JonChesterfield · on Jan 31, 2023

If the source tar changes, how do you propose the downstream tooling distinguishes between data corruption, MITM attack and upstream deciding to change the number without notifying anyone?

reindeerer · on Feb 6, 2023

That's the whole point, source tars when properly versioned don't change.
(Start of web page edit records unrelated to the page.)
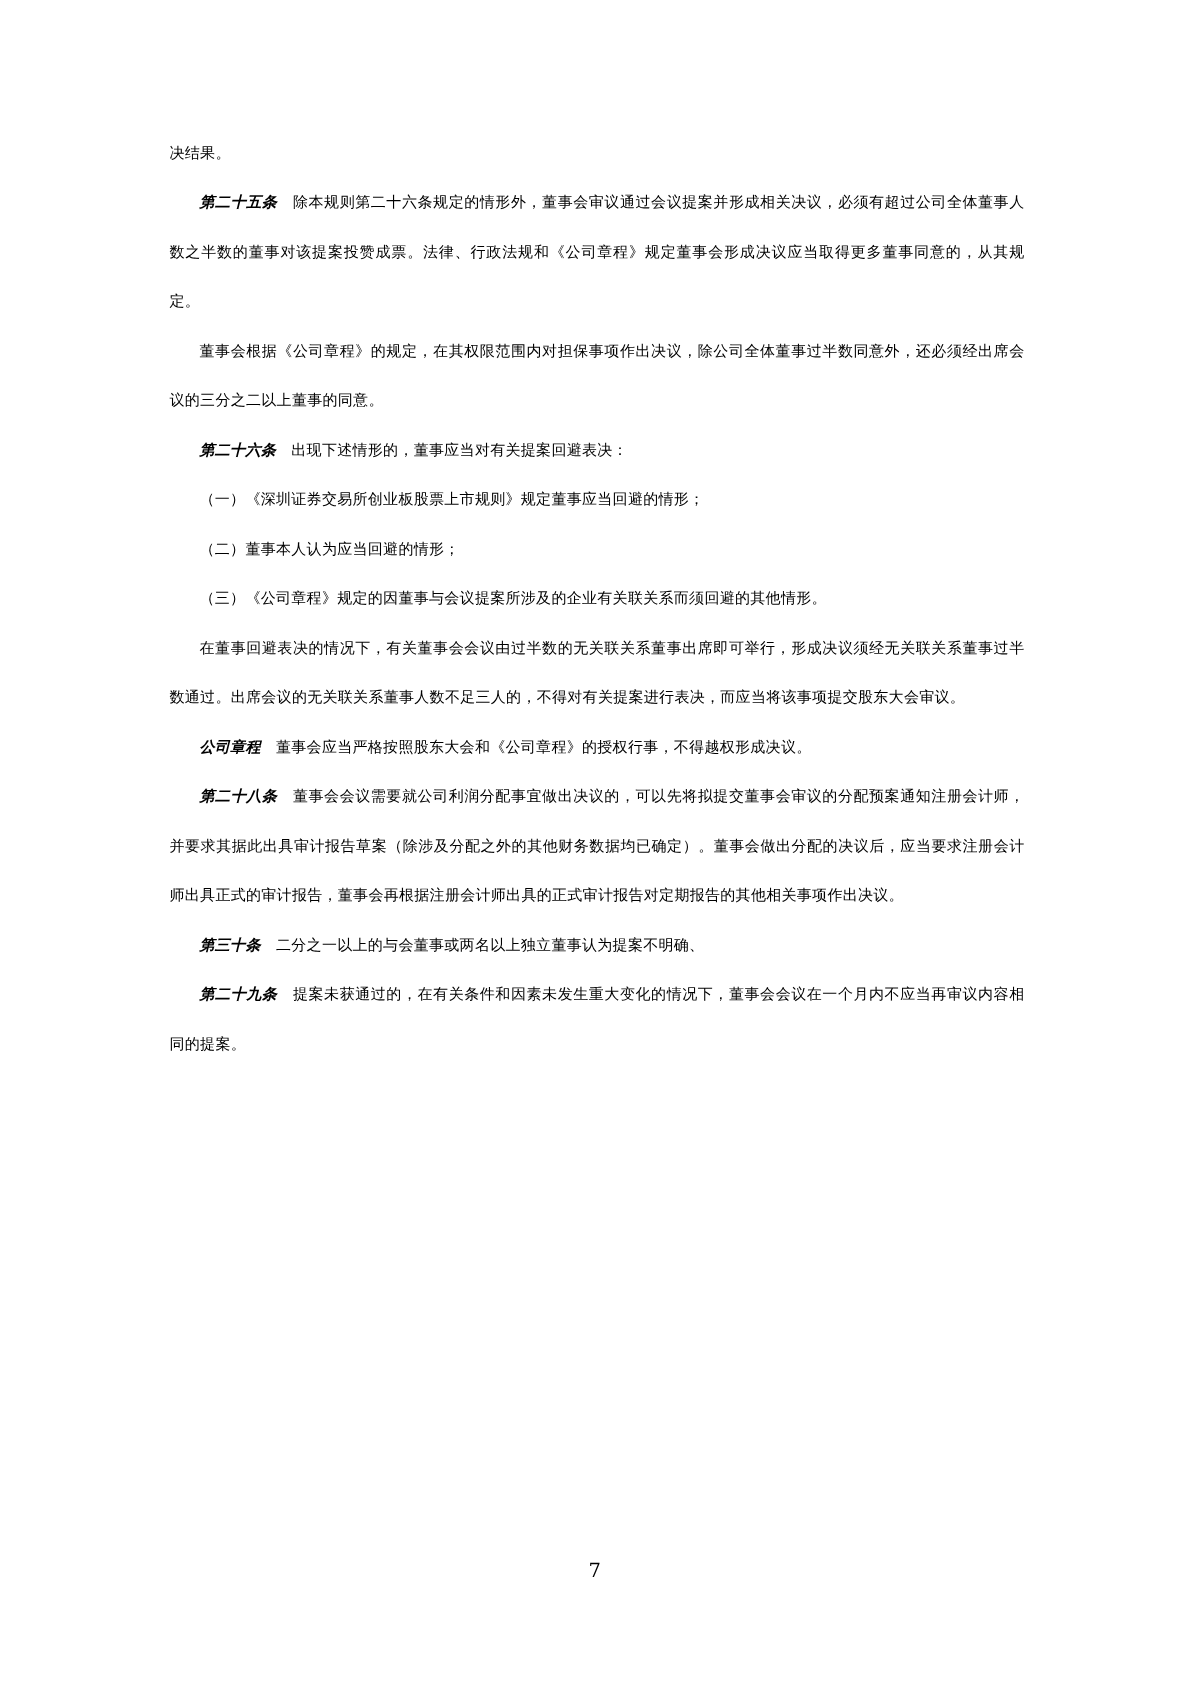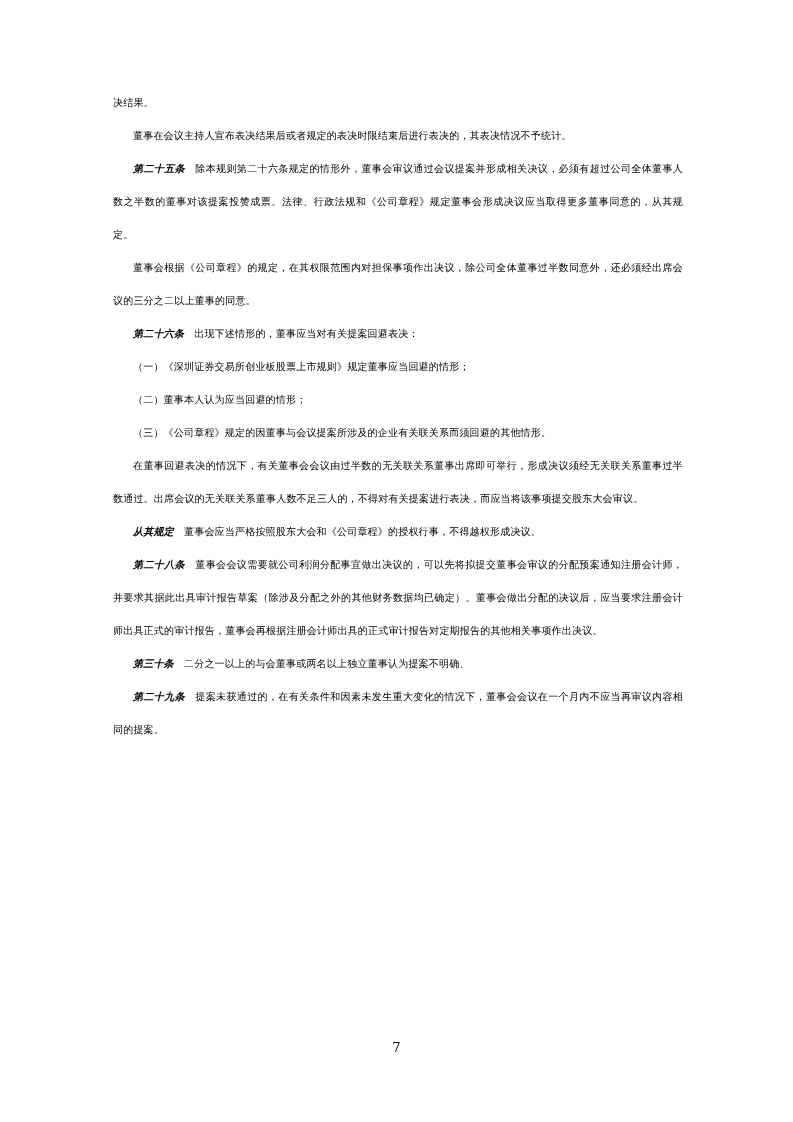--- a/index.html
+++ b/index.html
@@ -54,27 +54,26 @@
     color: #000;
     font-family: "DejaVu Serif", "Liberation Serif", serif;
   }
 </style>
 </head>
 <body>
 
 <div class="page">
   <div class="content" id="body">
       <p class="noindent"><span>决结果。</span></p>
-      <p class="indent"><span>董事在会议主持人宣布表决结果后或者规定的表决时限结束后进行表决的，其表决情况不予统计。</span></p>
       <p class="indent"><span class="art">第二十五条</span><span>　除本规则第二十六条规定的情形外，董事会审议通过会议提案并形成相关决议，必须有超过公司全体董事人数之半数的董事对该提案投赞成票。法律、行政法规和《公司章程》规定董事会形成决议应当取得更多董事同意的，从其规定。</span></p>
       <p class="indent"><span>董事会根据《公司章程》的规定，在其权限范围内对担保事项作出决议，除公司全体董事过半数同意外，还必须经出席会议的三分之二以上董事的同意。</span></p>
       <p class="indent"><span class="art">第二十六条</span><span>　出现下述情形的，董事应当对有关提案回避表决：</span></p>
       <p class="indent"><span>（一）《深圳证券交易所创业板股票上市规则》规定董事应当回避的情形；</span></p>
       <p class="indent"><span>（二）董事本人认为应当回避的情形；</span></p>
       <p class="indent"><span>（三）《公司章程》规定的因董事与会议提案所涉及的企业有关联关系而须回避的其他情形。</span></p>
       <p class="indent"><span>在董事回避表决的情况下，有关董事会会议由过半数的无关联关系董事出席即可举行，形成决议须经无关联关系董事过半数通过。出席会议的无关联关系董事人数不足三人的，不得对有关提案进行表决，而应当将该事项提交股东大会审议。</span></p>
-      <p class="indent"><span class="art">从其规定</span><span>　董事会应当严格按照股东大会和《公司章程》的授权行事，不得越权形成决议。</span></p>
+      <p class="indent"><span class="art">公司章程</span><span>　董事会应当严格按照股东大会和《公司章程》的授权行事，不得越权形成决议。</span></p>
       <p class="indent"><span class="art">第二十八条</span><span>　董事会会议需要就公司利润分配事宜做出决议的，可以先将拟提交董事会审议的分配预案通知注册会计师，并要求其据此出具审计报告草案（除涉及分配之外的其他财务数据均已确定）。董事会做出分配的决议后，应当要求注册会计师出具正式的审计报告，董事会再根据注册会计师出具的正式审计报告对定期报告的其他相关事项作出决议。</span></p>
       <p class="indent"><span class="art">第三十条</span><span>　二分之一以上的与会董事或两名以上独立董事认为提案不明确、</span></p>
       <p class="indent"><span class="art">第二十九条</span><span>　提案未获通过的，在有关条件和因素未发生重大变化的情况下，董事会会议在一个月内不应当再审议内容相同的提案。</span></p>
     </div>
   <div class="pageno">7</div>
 </div>
 
 </body></html>

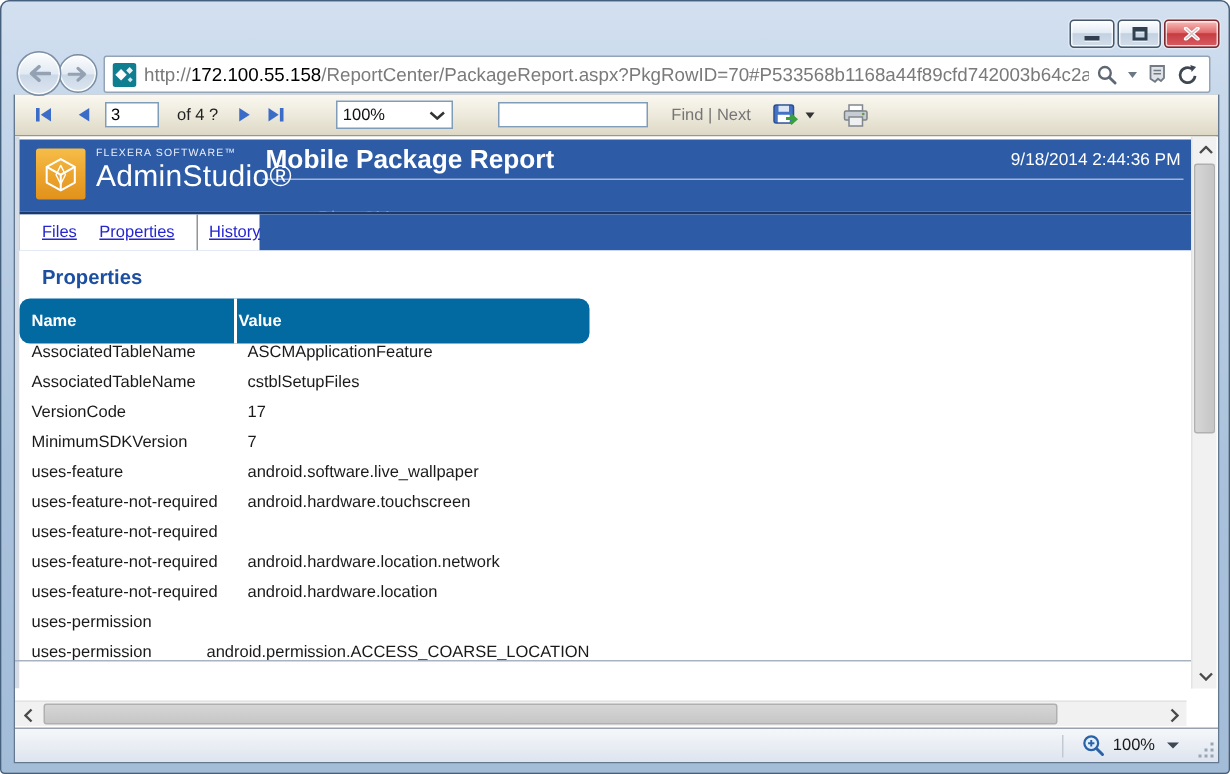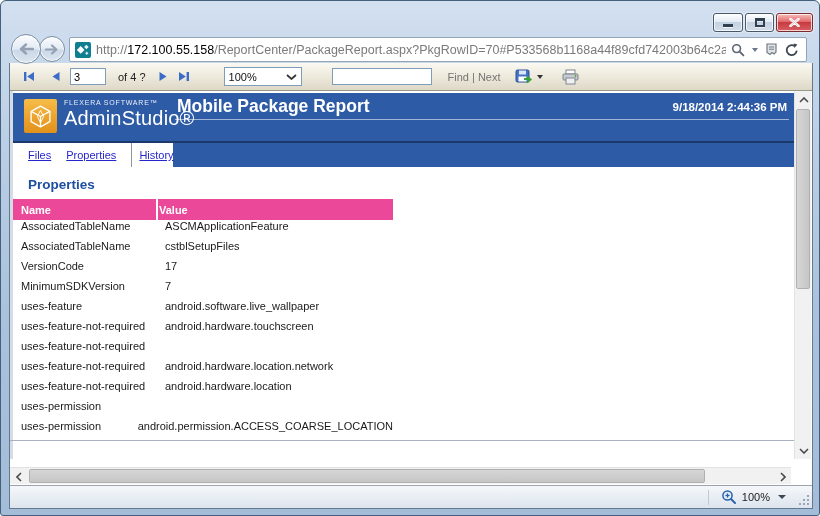--- a/index.html
+++ b/index.html
@@ -77,35 +77,35 @@
   .band { position:absolute; left:3px; top:2px; right:0; height:48px; background:#2d5ba6; color:#fff; }
   .logo { position:absolute; left:11px; top:6px; width:33px; height:34px; border-radius:2px;
           background:linear-gradient(180deg,#f6bd49 0%, #eba32c 55%, #e2921b 100%);
           display:flex; align-items:center; justify-content:center; }
   .brand { position:absolute; left:51px; top:6px; display:flex; flex-direction:column; }
   .brand-top { font-size:7px; letter-spacing:.8px; color:#e8eefb; }
   .brand-name { font-size:20px; letter-spacing:.2px; color:#fff; margin-top:1px; }
   .rep-title { position:absolute; left:164px; top:3px; font-size:17.5px; font-weight:bold; }
   .band-hr { position:absolute; left:162px; right:5px; top:26px; height:1px; background:rgba(255,255,255,.55); }
   .rep-sub { position:absolute; left:167px; top:45px; font-size:13px;margin-left:32px; }
-  .rep-date { position:absolute; right:7px; top:8px; font-size:11.5px;font-weight:bold; }
+  .rep-date { position:absolute; right:7px; top:8px; font-size:11.5px; }
 
   .band-edge { position:absolute; left:3px; top:50px; right:0; height:2px; background:#1b3a6b; }
 
   .tabrow { position:absolute; left:3px; top:52px; right:0; height:24px; background:#2d5ba6; }
   .tabwhite { position:absolute; left:0; top:0; width:160px; height:100%; background:#fff;
               display:flex; align-items:center; padding-left:15px; font-size:11px; }
   .tab-link { color:#2626cf; text-decoration:underline; cursor:pointer; margin-right:15px; white-space:nowrap; }
   .tab-sep { border-left:1px solid #8f959c; align-self:stretch; margin-right:7px; margin-left:0; }
 
   .rbody { position:absolute; left:3px; top:76px; right:0; bottom:0; background:#fff; }
   .section-heading { margin:10px 0 0 15px; font-size:13.5px; font-weight:bold; color:#1d4fa1; }
 
   .ptable { margin-top:7px; width:380px; font-size:11px; }
-  .thead { display:flex; height:21px; background:#ec4899; color:#fff; font-weight:bold; align-items:center; }
+  .thead { display:flex; height:30px; background:#0369a1; color:#fff; font-weight:bold; align-items:center;border-radius:7px; }
   .thead .hname { width:145px; padding-left:8px; border-right:2px solid #fff; height:100%; display:flex; align-items:center; }
   .thead .hvalue { flex:1; padding-left:1px; height:100%; display:flex; align-items:center; }
   .trow { display:flex; height:20px; align-items:flex-start; color:#1a1a1a; }
   .trow .tcell.name { width:147px; padding-left:8px; }
   .trow .tcell.value { flex:1; padding-left:5px; white-space:nowrap; }
 
   .page-end { position:absolute; left:0; right:0; top:349px; height:1px; background:#a9b2c0; }
 
   
   .v-scroll { position:absolute; left:793px; top:90px; width:17px; height:368px; background:#f1f1f1; border-left:1px solid #e3e3e3; }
And you can get unchanged versions from any mirror in the world. sha256 of linux-2.6.10 release is 404e33da7c1bf271e0791cd771d065e19a2b1401ef8ebb481a60ce8ddc73e131, it wont change

rswail · on Jan 31, 2023

This is being driven in industry by the push by US FedGov (via NIST) to have supply chain verification after the recent hacks.

POTUS issued an EO and NIST have been following up, leading to the promotion of schemes such as spdx https://tools.spdx.org/app/about/

Where I work is also required to start documenting our supply chain as part of the (new, replacing PCI-DSS) PCI-SFF certification requirements, which requires end-to-end verification of artifacts that are deployed within PCI scope.

So really, the arguments about CPU time etc are basically silly. The use of SHA hashes for artifacts that don't change will be a requirement for anyone building industrial software, or supplying to government, or in the money transacting business.